AVAILABLE RECORDS:
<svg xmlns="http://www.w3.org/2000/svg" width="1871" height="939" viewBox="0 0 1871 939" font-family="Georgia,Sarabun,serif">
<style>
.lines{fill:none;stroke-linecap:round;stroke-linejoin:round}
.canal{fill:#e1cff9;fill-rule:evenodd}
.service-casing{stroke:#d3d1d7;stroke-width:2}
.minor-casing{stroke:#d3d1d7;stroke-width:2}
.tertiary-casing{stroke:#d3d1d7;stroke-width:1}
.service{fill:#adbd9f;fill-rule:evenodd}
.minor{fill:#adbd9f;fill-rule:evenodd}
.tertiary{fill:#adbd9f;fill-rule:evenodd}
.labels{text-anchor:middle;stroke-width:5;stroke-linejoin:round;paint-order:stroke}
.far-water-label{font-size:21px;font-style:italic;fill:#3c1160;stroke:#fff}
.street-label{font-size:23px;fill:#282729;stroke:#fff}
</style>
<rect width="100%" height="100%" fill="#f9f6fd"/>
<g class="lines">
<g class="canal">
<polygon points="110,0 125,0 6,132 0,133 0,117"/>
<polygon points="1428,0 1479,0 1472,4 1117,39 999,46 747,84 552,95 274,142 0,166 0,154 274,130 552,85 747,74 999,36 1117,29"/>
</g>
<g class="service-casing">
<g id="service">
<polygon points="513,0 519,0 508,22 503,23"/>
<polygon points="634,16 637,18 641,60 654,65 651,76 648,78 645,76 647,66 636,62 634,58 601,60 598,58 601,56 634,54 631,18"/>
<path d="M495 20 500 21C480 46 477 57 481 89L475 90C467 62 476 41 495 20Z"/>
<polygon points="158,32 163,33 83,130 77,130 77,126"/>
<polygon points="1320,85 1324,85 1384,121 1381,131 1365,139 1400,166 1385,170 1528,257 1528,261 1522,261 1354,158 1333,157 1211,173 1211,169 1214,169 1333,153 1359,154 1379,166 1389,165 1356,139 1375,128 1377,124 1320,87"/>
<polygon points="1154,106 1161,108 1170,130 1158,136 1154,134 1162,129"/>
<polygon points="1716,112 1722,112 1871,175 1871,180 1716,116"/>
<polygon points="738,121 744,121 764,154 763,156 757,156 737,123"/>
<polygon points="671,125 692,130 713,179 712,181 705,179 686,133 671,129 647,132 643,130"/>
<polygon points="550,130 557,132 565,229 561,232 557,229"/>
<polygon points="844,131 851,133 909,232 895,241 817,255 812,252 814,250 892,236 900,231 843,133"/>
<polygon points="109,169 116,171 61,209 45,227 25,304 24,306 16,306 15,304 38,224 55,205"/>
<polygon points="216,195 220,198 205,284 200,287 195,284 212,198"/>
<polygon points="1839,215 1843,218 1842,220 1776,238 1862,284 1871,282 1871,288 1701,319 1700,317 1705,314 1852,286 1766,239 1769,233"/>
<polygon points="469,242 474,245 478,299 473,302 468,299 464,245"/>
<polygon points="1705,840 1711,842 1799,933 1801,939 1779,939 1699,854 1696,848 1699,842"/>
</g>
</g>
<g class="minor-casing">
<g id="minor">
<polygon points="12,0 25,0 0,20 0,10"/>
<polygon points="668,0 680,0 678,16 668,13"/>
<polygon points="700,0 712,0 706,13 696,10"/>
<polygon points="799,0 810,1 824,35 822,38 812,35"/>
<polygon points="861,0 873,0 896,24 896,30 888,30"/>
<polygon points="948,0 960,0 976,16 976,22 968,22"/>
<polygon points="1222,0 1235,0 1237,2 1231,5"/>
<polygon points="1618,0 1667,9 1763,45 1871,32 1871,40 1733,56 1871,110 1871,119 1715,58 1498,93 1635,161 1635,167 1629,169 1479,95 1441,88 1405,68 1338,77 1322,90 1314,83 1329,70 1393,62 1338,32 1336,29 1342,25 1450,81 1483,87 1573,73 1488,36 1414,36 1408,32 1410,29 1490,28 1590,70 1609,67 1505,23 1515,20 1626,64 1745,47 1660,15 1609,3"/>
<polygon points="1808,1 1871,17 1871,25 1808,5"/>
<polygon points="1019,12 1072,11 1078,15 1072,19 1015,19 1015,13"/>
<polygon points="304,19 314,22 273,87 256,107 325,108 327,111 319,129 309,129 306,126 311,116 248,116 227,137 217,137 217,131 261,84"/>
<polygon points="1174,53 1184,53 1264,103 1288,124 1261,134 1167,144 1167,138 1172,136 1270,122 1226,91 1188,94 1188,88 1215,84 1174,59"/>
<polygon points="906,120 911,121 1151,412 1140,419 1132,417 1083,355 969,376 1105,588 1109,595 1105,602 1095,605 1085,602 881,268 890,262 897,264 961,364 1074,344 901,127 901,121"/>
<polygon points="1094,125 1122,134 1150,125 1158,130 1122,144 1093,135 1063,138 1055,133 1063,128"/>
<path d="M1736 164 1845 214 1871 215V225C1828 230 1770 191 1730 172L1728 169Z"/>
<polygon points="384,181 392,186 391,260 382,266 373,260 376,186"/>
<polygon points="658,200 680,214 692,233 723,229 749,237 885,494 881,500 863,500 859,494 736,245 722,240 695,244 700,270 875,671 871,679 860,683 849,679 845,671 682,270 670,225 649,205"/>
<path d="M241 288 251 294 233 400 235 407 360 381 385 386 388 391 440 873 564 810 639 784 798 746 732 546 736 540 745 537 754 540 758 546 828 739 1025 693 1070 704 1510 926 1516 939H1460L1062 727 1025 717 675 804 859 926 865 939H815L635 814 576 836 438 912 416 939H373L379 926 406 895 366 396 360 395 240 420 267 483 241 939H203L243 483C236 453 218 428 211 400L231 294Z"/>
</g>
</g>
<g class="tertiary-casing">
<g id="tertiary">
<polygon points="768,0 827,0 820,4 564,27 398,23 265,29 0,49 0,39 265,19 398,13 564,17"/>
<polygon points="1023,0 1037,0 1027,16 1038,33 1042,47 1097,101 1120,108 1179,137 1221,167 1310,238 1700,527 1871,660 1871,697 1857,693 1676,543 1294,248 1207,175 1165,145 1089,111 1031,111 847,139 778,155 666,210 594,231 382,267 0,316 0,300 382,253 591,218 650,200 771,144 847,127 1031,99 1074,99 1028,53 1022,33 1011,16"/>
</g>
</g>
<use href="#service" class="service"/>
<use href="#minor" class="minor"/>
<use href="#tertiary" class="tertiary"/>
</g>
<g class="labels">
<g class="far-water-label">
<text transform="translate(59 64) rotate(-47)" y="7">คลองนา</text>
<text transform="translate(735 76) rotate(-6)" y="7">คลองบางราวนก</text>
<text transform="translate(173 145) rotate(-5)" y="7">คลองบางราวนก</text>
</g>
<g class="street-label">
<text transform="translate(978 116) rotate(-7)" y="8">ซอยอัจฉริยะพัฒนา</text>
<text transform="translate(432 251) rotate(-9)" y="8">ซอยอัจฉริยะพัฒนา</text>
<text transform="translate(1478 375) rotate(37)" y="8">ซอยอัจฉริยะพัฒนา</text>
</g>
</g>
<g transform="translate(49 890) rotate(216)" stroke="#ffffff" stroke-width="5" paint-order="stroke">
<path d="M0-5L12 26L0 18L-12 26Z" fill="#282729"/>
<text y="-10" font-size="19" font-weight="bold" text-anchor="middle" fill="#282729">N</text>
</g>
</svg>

HOW TO COMPLETE THIS TASK: Output the full listing without altering anything.

SOLVED PROBLEM:
<svg xmlns="http://www.w3.org/2000/svg" width="1871" height="939" viewBox="0 0 1871 939" font-family="Georgia,Sarabun,serif">
<style>
.lines{fill:none;stroke-linecap:round;stroke-linejoin:round}
.canal{fill:#e1cff9;fill-rule:evenodd}
.service-casing{stroke:#d3d1d7;stroke-width:2}
.minor-casing{stroke:#d3d1d7;stroke-width:2}
.tertiary-casing{stroke:#d3d1d7;stroke-width:1}
.service{fill:#adbd9f;fill-rule:evenodd}
.minor{fill:#adbd9f;fill-rule:evenodd}
.tertiary{fill:#adbd9f;fill-rule:evenodd}
.labels{text-anchor:middle;stroke-width:5;stroke-linejoin:round;paint-order:stroke}
.far-water-label{font-size:21px;font-style:italic;fill:#3c1160;stroke:#fff}
.street-label{font-size:23px;fill:#282729;stroke:#fff}
</style>
<rect width="100%" height="100%" fill="#f9f6fd"/>
<g class="lines">
<g class="canal">
<polygon points="110,0 125,0 6,132 0,133 0,117"/>
<polygon points="1428,0 1479,0 1472,4 1117,39 999,46 747,84 552,95 274,142 0,166 0,154 274,130 552,85 747,74 999,36 1117,29"/>
</g>
<g class="service-casing">
<g id="service">
<polygon points="513,0 519,0 508,22 503,23"/>
<polygon points="634,16 637,18 641,60 654,65 651,76 648,78 645,76 647,66 636,62 634,58 601,60 598,58 601,56 634,54 631,18"/>
<path d="M495 20 500 21C480 46 477 57 481 89L475 90C467 62 476 41 495 20Z"/>
<polygon points="158,32 163,33 83,130 77,130 77,126"/>
<polygon points="1320,85 1324,85 1384,121 1381,131 1365,139 1400,166 1385,170 1528,257 1528,261 1522,261 1354,158 1333,157 1211,173 1211,169 1214,169 1333,153 1359,154 1379,166 1389,165 1356,139 1375,128 1377,124 1320,87"/>
<polygon points="1154,106 1161,108 1170,130 1158,136 1154,134 1162,129"/>
<polygon points="1716,112 1722,112 1871,175 1871,180 1716,116"/>
<polygon points="738,121 744,121 764,154 763,156 757,156 737,123"/>
<polygon points="671,125 692,130 713,179 712,181 705,179 686,133 671,129 647,132 643,130"/>
<polygon points="550,130 557,132 565,229 561,232 557,229"/>
<polygon points="844,131 851,133 909,232 895,241 817,255 812,252 814,250 892,236 900,231 843,133"/>
<polygon points="109,169 116,171 61,209 45,227 25,304 24,306 16,306 15,304 38,224 55,205"/>
<polygon points="216,195 220,198 205,284 200,287 195,284 212,198"/>
<polygon points="1839,215 1843,218 1842,220 1776,238 1862,284 1871,282 1871,288 1701,319 1700,317 1705,314 1852,286 1766,239 1769,233"/>
<polygon points="469,242 474,245 478,299 473,302 468,299 464,245"/>
<polygon points="1705,840 1711,842 1799,933 1801,939 1779,939 1699,854 1696,848 1699,842"/>
</g>
</g>
<g class="minor-casing">
<g id="minor">
<polygon points="12,0 25,0 0,20 0,10"/>
<polygon points="668,0 680,0 678,16 668,13"/>
<polygon points="700,0 712,0 706,13 696,10"/>
<polygon points="799,0 810,1 824,35 822,38 812,35"/>
<polygon points="861,0 873,0 896,24 896,30 888,30"/>
<polygon points="948,0 960,0 976,16 976,22 968,22"/>
<polygon points="1222,0 1235,0 1237,2 1231,5"/>
<polygon points="1618,0 1667,9 1763,45 1871,32 1871,40 1733,56 1871,110 1871,119 1715,58 1498,93 1635,161 1635,167 1629,169 1479,95 1441,88 1405,68 1338,77 1322,90 1314,83 1329,70 1393,62 1338,32 1336,29 1342,25 1450,81 1483,87 1573,73 1488,36 1414,36 1408,32 1410,29 1490,28 1590,70 1609,67 1505,23 1515,20 1626,64 1745,47 1660,15 1609,3"/>
<polygon points="1808,1 1871,17 1871,25 1808,5"/>
<polygon points="1019,12 1072,11 1078,15 1072,19 1015,19 1015,13"/>
<polygon points="304,19 314,22 273,87 256,107 325,108 327,111 319,129 309,129 306,126 311,116 248,116 227,137 217,137 217,131 261,84"/>
<polygon points="1174,53 1184,53 1264,103 1288,124 1261,134 1167,144 1167,138 1172,136 1270,122 1226,91 1188,94 1188,88 1215,84 1174,59"/>
<polygon points="906,120 911,121 1151,412 1140,419 1132,417 1083,355 969,376 1105,588 1109,595 1105,602 1095,605 1085,602 881,268 890,262 897,264 961,364 1074,344 901,127 901,121"/>
<polygon points="1094,125 1122,134 1150,125 1158,130 1122,144 1093,135 1063,138 1055,133 1063,128"/>
<path d="M1736 164 1845 214 1871 215V225C1828 230 1770 191 1730 172L1728 169Z"/>
<polygon points="384,181 392,186 391,260 382,266 373,260 376,186"/>
<polygon points="658,200 680,214 692,233 723,229 749,237 885,494 881,500 863,500 859,494 736,245 722,240 695,244 700,270 875,671 871,679 860,683 849,679 845,671 682,270 670,225 649,205"/>
<path d="M241 288 251 294 233 400 235 407 360 381 385 386 388 391 440 873 564 810 639 784 798 746 732 546 736 540 745 537 754 540 758 546 828 739 1025 693 1070 704 1510 926 1516 939H1460L1062 727 1025 717 675 804 859 926 865 939H815L635 814 576 836 438 912 416 939H373L379 926 406 895 366 396 360 395 240 420 267 483 241 939H203L243 483C236 453 218 428 211 400L231 294Z"/>
</g>
</g>
<g class="tertiary-casing">
<g id="tertiary">
<polygon points="768,0 827,0 820,4 564,27 398,23 265,29 0,49 0,39 265,19 398,13 564,17"/>
<polygon points="1023,0 1037,0 1027,16 1038,33 1042,47 1097,101 1120,108 1179,137 1221,167 1310,238 1700,527 1871,660 1871,697 1857,693 1676,543 1294,248 1207,175 1165,145 1089,111 1031,111 847,139 778,155 666,210 594,231 382,267 0,316 0,300 382,253 591,218 650,200 771,144 847,127 1031,99 1074,99 1028,53 1022,33 1011,16"/>
</g>
</g>
<use href="#service" class="service"/>
<use href="#minor" class="minor"/>
<use href="#tertiary" class="tertiary"/>
</g>
<g class="labels">
<g class="far-water-label">
<text transform="translate(59 64) rotate(-47)" y="7">คลองนา</text>
<text transform="translate(735 76) rotate(-6)" y="7">คลองบางราวนก</text>
<text transform="translate(173 145) rotate(-5)" y="7">คลองบางราวนก</text>
</g>
<g class="street-label">
<text transform="translate(978 116) rotate(-7)" y="8">ซอยอัจฉริยะพัฒนา</text>
<text transform="translate(432 251) rotate(-9)" y="8">ซอยอัจฉริยะพัฒนา</text>
<text transform="translate(1478 375) rotate(37)" y="8">ซอยอัจฉริยะพัฒนา</text>
</g>
</g>
<g transform="translate(49 890) rotate(216)" stroke="#ffffff" stroke-width="5" paint-order="stroke">
<path d="M0-5L12 26L0 18L-12 26Z" fill="#282729"/>
<text y="-10" font-size="19" font-weight="bold" text-anchor="middle" fill="#282729">N</text>
</g>
</svg>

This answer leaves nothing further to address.